Grammars to go in education shake up In a move likely to face opposition from parents and teachers, the policy makers for Northern Ireland’s Catholic schools have launched a consultation detailing various options for a complete remodelling of the school estate.

Some of the province’s Catholic grammar schools could lose this status and become comprehensive or co-educational, depending on the outcome of a consultation launched by the Northern Ireland Commission for Catholic Education. NICCE is the body comprising of religious and diocesan trustees who formulate the overall policy for the network of 104 post-primary maintained schools; there are 30 grammar schools and 74 secondary schools. The post-primary review was first announced in 2006 following the passing of the Education Order, which set 2013 as the date for the implementation of the Entitlement Framework, whereby schools will be required to provide 24 subjects pre-16 and 27 subjects thereafter. The consultation entitled ‘Catholic Education for All’ is part of this ongoing review and it outlines ways in which the school estate can be reduced.

Following the Education Minister’s announcement in 2007 that academic selection must end, the NICCE issued a policy statement in March 2009 agreeing that it should be phased out by 2012. However, grammar schools in the maintained, voluntary and controlled sectors have opted to use unregulated tests as a means of determining their intake for the last two years.

Last month Cardinal Séan Brady urged all involved to “move beyond the tired, narrow focus on academic selection and consider the full range of challenges facing post-primary education in Northern Ireland.” However, DUP leader Peter Robinson pledged to ensure academic selection would remain, and suggested that many Catholic parents would send their children to participating schools. There are currently no corresponding consultations taking place on the non-Catholic sector, but options contained in a previous education and library board consultation are being considered by some schools.

The commission has recognised that “significant changes” in government policy, the continuing demographic downturn and financial challenges will “undoubtedly have major implications for their schools.”

The document proposes 16 project groupings for the region’s five catholic dioceses: Armagh, Clogher, Derry, Down and Connor, and Dromore.

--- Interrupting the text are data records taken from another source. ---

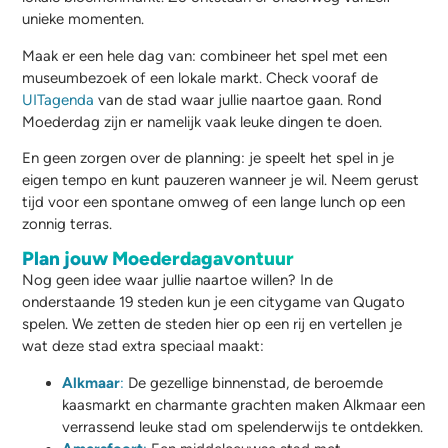
unieke momenten.
Maak er een hele dag van: combineer het spel met een
museumbezoek of een lokale markt. Check vooraf de
UITagenda
van de stad waar jullie naartoe gaan. Rond
Moederdag zijn er namelijk vaak leuke dingen te doen.
En geen zorgen over de planning: je speelt het spel in je
eigen tempo en kunt pauzeren wanneer je wil. Neem gerust
tijd voor een spontane omweg of een lange lunch op een
zonnig terras.
Plan jouw Moederdagavontuur
Nog geen idee waar jullie naartoe willen? In de
onderstaande 19 steden kun je een citygame van Qugato
spelen. We zetten de steden hier op een rij en vertellen je
wat deze stad extra speciaal maakt:
Alkmaar
:
De gezellige binnenstad, de beroemde
kaasmarkt en charmante grachten maken Alkmaar een
verrassend leuke stad om spelenderwijs te ontdekken.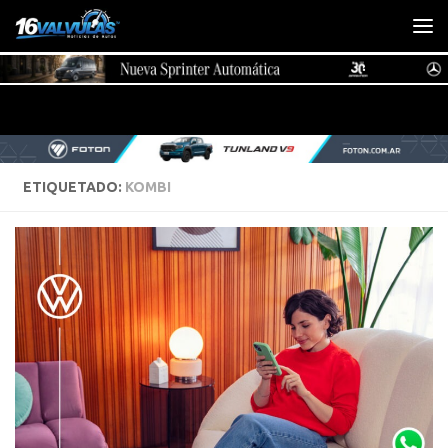
Saltar al contenido
ETIQUETADO:
KOMBI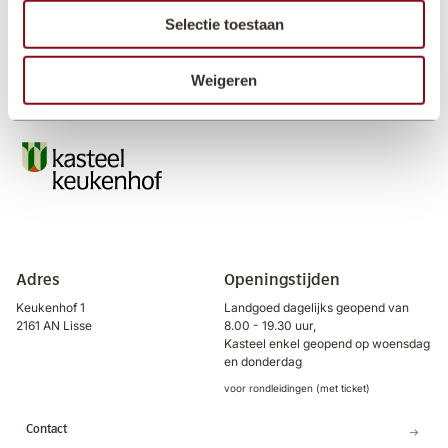
Selectie toestaan
Weigeren
Adres
Openingstijden
Keukenhof 1
Landgoed dagelijks geopend van
2161 AN Lisse
8.00 - 19.30 uur,
Kasteel enkel geopend op woensdag
en donderdag
voor rondleidingen (met ticket)
Contact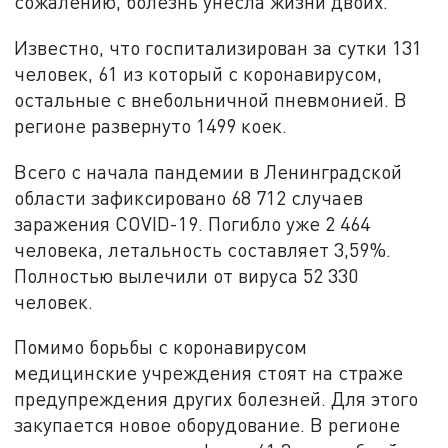
сожалению, болезнь унесла жизни двоих.
Известно, что госпитализирован за сутки 131
человек, 61 из который с коронавирусом,
остальные с внебольничной пневмонией. В
регионе развернуто 1499 коек.
Всего с начала пандемии в Ленинградской
области зафиксировано 68 712 случаев
заражения COVID-19. Погибло уже 2 464
человека, летальность составляет 3,59%.
Полностью вылечили от вируса 52 330
человек.
Помимо борьбы с коронавирусом
медицинские учреждения стоят на страже
предупреждения других болезней. Для этого
закупается новое оборудование. В регионе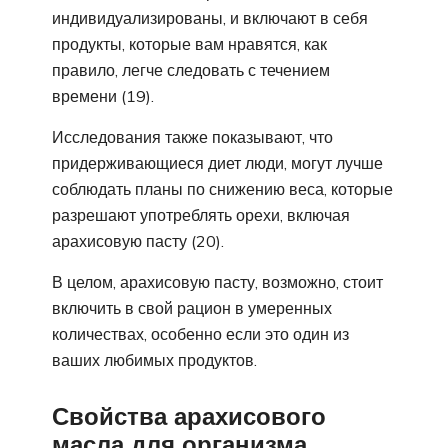
индивидуализированы, и включают в себя
продукты, которые вам нравятся, как
правило, легче следовать с течением
времени (19).
Исследования также показывают, что
придерживающиеся диет люди, могут лучше
соблюдать планы по снижению веса, которые
разрешают употреблять орехи, включая
арахисовую пасту (20).
В целом, арахисовую пасту, возможно, стоит
включить в свой рацион в умеренных
количествах, особенно если это один из
ваших любимых продуктов.
Свойства арахисового
масла для организма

The schools in these groupings would be required to work together to investigate various options for collaboration and are instructed to find a “broad consensus of support.”

This support will be difficult to come by judging by the controversy in education since the department stopped regulating the process of academic selection.

Options include the end of single-sex schooling in Newry, where there are currently four grammar schools. Our Lady’s Grammar, Sacred Heart Grammar, St Colman’s College and the Abbey Christian Brothers Grammar would be merged with two non-grammars to form new all-ability schools.

Similarly in County Fermanagh, Mount Lourdes Grammar and St Michael’s College would merge with other secondary schools and create a maximum of three 11-19 schools in Enniskillen, along with one school in rural south east Fermanagh. This would also have a significant impact on the secondary schools in the area.

In the Armagh diocese, one option is to amalgamate St Patrick’s Grammar, St Brigid’s High and St Catherine’s College, in Armagh, Drumcree College in Portadown and St Patrick’s High in Keady to form an 11-19 co-educational school in Keady, two 11-19 single-sex schools in Armagh and an 11-16 co-educational school in Portadown. And in County Londonderry, St Pius X College and St Mary’s Grammar in Magherafelt face a possible merger.

Unsurprisingly, Caitríona Ruane welcomed the consultation saying: “The landscape is changing. We have just had the unregulated test results published by schools and parents have just finished choosing the post-primary school they want for their children this year.

“While it offers a number of possible options in each area, the unifying factor is that Catholic education should no longer regard the selection and rejection of 11 year old children as an acceptable form of education.”